TASK TO COMPLETE: Copy out the entries word for word from their first line up to and including the line with "Produktions- und Technologieprozessen".

MATERIAL FOR THE TASK:
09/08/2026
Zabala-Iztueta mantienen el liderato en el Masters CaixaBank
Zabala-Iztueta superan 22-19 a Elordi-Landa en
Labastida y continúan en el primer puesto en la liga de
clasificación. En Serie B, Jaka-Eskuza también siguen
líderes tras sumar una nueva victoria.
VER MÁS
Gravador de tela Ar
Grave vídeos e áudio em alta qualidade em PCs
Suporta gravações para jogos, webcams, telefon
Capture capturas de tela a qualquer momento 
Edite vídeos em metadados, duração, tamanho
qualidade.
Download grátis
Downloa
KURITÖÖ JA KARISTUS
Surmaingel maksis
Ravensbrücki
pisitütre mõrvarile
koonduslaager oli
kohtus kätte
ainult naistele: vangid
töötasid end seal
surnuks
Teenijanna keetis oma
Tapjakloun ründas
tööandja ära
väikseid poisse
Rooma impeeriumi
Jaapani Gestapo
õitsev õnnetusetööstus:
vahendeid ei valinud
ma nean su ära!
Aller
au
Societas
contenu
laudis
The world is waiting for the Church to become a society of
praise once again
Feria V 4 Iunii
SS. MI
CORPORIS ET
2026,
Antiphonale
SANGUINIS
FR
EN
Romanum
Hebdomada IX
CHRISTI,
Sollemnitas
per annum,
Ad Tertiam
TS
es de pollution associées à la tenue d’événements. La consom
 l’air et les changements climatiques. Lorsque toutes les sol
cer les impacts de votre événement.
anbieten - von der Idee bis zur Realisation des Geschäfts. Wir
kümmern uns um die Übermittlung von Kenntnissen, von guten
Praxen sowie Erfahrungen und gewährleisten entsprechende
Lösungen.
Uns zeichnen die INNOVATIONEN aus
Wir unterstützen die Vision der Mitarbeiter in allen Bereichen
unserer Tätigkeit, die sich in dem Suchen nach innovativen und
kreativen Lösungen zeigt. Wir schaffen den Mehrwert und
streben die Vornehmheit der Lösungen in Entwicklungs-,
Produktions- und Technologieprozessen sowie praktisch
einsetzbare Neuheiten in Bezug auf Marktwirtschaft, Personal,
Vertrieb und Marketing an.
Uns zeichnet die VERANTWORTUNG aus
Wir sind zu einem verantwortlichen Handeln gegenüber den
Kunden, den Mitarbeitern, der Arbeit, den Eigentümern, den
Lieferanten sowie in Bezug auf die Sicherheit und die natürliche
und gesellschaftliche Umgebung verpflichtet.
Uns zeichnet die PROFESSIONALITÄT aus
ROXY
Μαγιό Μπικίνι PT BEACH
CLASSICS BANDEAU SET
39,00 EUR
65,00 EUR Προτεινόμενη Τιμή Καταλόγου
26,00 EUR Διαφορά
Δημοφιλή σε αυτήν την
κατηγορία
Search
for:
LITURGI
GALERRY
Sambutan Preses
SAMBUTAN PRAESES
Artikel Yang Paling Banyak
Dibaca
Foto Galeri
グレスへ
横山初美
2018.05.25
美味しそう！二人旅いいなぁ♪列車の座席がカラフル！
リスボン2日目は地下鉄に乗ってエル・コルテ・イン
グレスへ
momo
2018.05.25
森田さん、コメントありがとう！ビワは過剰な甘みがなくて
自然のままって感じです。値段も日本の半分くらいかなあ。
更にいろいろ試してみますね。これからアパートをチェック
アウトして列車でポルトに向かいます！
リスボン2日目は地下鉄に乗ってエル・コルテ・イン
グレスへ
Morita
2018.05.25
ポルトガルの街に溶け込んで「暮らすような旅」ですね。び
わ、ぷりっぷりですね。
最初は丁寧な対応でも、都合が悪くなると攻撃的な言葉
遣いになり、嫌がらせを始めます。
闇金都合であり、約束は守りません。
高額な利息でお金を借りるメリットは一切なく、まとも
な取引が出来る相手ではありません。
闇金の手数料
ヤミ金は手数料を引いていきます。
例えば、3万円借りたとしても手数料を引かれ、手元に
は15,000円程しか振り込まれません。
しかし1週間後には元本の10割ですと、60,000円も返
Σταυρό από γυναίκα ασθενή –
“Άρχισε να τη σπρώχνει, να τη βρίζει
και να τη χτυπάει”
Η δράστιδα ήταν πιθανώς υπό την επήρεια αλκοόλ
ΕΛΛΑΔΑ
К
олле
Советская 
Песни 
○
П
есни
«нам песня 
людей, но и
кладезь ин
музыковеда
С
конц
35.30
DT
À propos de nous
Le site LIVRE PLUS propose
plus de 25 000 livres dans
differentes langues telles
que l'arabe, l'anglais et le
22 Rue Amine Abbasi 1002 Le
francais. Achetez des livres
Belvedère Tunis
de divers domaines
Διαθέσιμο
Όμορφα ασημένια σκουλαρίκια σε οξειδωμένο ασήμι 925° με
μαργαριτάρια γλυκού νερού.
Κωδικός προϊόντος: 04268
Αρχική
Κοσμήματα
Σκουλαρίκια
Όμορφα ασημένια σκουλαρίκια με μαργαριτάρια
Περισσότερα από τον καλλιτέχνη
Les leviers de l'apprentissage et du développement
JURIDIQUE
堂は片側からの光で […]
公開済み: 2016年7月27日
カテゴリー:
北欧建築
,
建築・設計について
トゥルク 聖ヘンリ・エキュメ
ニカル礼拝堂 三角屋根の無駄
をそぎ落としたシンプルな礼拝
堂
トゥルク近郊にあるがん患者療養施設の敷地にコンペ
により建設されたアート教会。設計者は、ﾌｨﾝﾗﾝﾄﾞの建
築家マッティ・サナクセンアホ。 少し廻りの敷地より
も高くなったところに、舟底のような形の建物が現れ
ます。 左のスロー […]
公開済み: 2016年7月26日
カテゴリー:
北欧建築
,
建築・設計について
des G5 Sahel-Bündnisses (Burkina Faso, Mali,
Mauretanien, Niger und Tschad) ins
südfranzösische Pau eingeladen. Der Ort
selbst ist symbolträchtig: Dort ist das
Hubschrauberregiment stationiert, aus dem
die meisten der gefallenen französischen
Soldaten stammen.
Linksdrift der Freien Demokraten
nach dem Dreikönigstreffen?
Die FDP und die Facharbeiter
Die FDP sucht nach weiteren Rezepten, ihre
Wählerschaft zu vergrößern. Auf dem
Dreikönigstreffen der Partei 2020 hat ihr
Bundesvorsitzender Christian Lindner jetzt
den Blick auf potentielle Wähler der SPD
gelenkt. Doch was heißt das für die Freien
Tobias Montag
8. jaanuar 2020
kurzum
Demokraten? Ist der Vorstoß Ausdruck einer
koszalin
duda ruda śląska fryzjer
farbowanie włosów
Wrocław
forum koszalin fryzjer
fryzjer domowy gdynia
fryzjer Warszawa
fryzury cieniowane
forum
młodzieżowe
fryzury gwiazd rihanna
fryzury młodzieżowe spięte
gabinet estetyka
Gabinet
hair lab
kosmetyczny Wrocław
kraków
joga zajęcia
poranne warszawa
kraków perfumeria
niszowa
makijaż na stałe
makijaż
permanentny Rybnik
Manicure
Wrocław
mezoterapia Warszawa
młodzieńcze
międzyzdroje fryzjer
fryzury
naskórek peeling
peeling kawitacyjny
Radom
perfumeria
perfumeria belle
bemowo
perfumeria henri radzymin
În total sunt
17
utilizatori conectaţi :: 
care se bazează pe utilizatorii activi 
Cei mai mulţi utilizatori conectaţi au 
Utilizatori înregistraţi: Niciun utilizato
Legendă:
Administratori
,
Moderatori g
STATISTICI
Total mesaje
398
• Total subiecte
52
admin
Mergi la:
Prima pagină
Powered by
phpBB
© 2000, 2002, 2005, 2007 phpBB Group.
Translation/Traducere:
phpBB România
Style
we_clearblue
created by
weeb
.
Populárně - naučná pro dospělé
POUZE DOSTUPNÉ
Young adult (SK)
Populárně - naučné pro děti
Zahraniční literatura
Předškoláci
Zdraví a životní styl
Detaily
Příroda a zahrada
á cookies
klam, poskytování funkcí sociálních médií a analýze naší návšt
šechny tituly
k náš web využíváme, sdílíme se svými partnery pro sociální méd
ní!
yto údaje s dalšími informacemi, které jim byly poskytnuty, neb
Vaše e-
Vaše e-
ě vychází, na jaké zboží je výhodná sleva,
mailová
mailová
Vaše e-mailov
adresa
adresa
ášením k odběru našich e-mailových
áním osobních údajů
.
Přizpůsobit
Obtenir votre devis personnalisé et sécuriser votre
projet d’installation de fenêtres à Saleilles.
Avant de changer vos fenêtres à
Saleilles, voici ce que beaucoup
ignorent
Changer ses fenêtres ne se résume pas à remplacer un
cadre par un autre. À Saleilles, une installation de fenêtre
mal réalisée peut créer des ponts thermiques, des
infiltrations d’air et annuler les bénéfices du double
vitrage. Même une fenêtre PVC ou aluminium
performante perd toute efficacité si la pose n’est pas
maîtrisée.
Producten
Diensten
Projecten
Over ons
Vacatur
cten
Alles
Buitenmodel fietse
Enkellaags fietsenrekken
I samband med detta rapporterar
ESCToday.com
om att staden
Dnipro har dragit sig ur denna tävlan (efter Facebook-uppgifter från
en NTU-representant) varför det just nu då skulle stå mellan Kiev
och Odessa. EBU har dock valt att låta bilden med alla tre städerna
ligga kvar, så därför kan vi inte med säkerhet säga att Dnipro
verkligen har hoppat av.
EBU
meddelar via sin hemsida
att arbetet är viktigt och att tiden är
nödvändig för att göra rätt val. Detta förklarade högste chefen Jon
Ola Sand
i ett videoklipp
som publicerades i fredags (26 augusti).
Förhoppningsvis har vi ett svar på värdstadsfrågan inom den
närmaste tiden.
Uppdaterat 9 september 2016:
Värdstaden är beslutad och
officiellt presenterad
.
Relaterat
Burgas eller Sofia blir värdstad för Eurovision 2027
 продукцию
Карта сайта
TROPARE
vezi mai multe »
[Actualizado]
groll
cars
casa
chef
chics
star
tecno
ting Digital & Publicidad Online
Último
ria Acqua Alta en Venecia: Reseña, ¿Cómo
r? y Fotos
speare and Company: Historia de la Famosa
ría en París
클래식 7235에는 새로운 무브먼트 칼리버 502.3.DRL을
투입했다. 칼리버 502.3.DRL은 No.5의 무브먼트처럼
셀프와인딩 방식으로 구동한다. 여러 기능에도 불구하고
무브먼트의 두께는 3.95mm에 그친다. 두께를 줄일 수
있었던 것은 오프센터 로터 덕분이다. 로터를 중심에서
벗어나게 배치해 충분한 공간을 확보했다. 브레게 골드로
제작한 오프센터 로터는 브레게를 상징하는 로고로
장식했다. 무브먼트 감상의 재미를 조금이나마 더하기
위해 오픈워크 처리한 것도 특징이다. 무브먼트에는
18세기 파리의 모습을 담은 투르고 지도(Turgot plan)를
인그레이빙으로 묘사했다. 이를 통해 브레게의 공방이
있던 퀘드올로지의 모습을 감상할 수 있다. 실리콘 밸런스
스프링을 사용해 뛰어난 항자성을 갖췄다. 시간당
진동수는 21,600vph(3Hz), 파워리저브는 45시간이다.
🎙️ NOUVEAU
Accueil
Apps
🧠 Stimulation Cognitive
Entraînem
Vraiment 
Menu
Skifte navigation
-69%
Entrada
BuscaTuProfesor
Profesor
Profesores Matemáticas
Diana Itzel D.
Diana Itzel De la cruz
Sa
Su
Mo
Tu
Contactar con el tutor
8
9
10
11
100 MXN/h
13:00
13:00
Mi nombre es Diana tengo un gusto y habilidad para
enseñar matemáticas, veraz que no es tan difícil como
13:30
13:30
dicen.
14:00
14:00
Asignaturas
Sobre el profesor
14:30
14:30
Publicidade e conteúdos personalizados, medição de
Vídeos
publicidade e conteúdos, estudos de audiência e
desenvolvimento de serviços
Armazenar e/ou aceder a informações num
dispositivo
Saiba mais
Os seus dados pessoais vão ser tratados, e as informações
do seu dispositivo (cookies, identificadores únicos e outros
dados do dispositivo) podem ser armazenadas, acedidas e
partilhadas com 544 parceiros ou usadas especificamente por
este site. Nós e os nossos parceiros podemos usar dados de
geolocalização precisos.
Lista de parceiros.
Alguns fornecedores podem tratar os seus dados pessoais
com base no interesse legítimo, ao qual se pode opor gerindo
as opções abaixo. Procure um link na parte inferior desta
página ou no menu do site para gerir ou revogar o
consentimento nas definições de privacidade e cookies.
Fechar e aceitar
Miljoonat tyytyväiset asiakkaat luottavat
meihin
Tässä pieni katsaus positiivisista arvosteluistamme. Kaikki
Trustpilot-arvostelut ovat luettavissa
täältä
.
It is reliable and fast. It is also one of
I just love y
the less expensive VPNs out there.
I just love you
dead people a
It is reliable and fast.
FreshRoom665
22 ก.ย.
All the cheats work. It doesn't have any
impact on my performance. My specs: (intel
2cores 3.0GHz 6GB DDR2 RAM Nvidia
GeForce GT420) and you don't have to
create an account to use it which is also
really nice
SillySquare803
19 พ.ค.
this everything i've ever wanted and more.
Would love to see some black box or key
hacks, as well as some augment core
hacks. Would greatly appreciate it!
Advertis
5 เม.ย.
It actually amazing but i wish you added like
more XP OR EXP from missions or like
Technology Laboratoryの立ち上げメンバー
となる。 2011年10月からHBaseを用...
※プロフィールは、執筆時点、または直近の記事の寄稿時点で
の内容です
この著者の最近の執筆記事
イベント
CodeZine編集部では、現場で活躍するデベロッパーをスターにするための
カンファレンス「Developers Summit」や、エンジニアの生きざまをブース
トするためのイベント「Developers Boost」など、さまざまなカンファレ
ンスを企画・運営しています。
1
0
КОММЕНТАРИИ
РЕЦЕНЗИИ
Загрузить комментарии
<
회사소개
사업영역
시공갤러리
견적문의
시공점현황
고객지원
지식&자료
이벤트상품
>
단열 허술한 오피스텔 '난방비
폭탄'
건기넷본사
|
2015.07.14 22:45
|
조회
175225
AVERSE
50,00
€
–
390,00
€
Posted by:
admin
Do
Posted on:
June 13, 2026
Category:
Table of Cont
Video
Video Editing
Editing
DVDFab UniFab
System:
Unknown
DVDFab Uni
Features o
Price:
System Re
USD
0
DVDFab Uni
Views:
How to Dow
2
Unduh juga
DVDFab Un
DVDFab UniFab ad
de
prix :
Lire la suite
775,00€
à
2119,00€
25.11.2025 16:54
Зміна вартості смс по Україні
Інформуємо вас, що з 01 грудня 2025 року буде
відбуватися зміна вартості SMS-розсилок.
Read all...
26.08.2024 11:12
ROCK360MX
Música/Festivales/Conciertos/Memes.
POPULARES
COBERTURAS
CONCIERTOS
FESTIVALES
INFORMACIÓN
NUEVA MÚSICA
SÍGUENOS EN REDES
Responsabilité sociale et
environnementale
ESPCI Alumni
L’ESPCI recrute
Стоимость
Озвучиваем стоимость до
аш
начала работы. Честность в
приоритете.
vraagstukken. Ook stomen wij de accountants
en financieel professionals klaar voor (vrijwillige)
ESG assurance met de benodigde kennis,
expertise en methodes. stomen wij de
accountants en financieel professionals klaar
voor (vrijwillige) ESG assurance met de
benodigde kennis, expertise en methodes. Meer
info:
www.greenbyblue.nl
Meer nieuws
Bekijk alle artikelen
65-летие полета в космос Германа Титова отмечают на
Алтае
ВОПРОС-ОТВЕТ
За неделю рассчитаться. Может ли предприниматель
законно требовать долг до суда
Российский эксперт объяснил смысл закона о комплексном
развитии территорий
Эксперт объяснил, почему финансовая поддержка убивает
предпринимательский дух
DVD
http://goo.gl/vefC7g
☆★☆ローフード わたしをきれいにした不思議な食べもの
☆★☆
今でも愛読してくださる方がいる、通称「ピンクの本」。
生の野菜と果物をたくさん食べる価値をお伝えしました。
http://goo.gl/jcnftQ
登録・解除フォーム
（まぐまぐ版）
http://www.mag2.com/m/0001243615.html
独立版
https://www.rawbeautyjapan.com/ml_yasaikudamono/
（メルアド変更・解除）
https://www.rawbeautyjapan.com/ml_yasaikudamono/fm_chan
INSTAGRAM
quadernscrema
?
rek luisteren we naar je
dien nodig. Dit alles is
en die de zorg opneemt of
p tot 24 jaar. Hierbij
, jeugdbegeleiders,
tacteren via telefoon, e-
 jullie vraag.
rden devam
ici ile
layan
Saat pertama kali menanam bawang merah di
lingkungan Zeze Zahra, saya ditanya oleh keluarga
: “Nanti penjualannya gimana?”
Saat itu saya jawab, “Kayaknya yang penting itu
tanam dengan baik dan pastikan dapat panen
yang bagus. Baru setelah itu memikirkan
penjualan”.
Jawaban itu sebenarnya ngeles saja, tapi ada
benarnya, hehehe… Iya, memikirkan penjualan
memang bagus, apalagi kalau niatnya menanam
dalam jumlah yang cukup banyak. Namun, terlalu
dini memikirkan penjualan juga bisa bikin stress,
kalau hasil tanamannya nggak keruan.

EXERCISE SOLUTION:
09/08/2026
Zabala-Iztueta mantienen el liderato en el Masters CaixaBank
Zabala-Iztueta superan 22-19 a Elordi-Landa en
Labastida y continúan en el primer puesto en la liga de
clasificación. En Serie B, Jaka-Eskuza también siguen
líderes tras sumar una nueva victoria.
VER MÁS
Gravador de tela Ar
Grave vídeos e áudio em alta qualidade em PCs
Suporta gravações para jogos, webcams, telefon
Capture capturas de tela a qualquer momento 
Edite vídeos em metadados, duração, tamanho
qualidade.
Download grátis
Downloa
KURITÖÖ JA KARISTUS
Surmaingel maksis
Ravensbrücki
pisitütre mõrvarile
koonduslaager oli
kohtus kätte
ainult naistele: vangid
töötasid end seal
surnuks
Teenijanna keetis oma
Tapjakloun ründas
tööandja ära
väikseid poisse
Rooma impeeriumi
Jaapani Gestapo
õitsev õnnetusetööstus:
vahendeid ei valinud
ma nean su ära!
Aller
au
Societas
contenu
laudis
The world is waiting for the Church to become a society of
praise once again
Feria V 4 Iunii
SS. MI
CORPORIS ET
2026,
Antiphonale
SANGUINIS
FR
EN
Romanum
Hebdomada IX
CHRISTI,
Sollemnitas
per annum,
Ad Tertiam
TS
es de pollution associées à la tenue d’événements. La consom
 l’air et les changements climatiques. Lorsque toutes les sol
cer les impacts de votre événement.
anbieten - von der Idee bis zur Realisation des Geschäfts. Wir
kümmern uns um die Übermittlung von Kenntnissen, von guten
Praxen sowie Erfahrungen und gewährleisten entsprechende
Lösungen.
Uns zeichnen die INNOVATIONEN aus
Wir unterstützen die Vision der Mitarbeiter in allen Bereichen
unserer Tätigkeit, die sich in dem Suchen nach innovativen und
kreativen Lösungen zeigt. Wir schaffen den Mehrwert und
streben die Vornehmheit der Lösungen in Entwicklungs-,
Produktions- und Technologieprozessen sowie praktisch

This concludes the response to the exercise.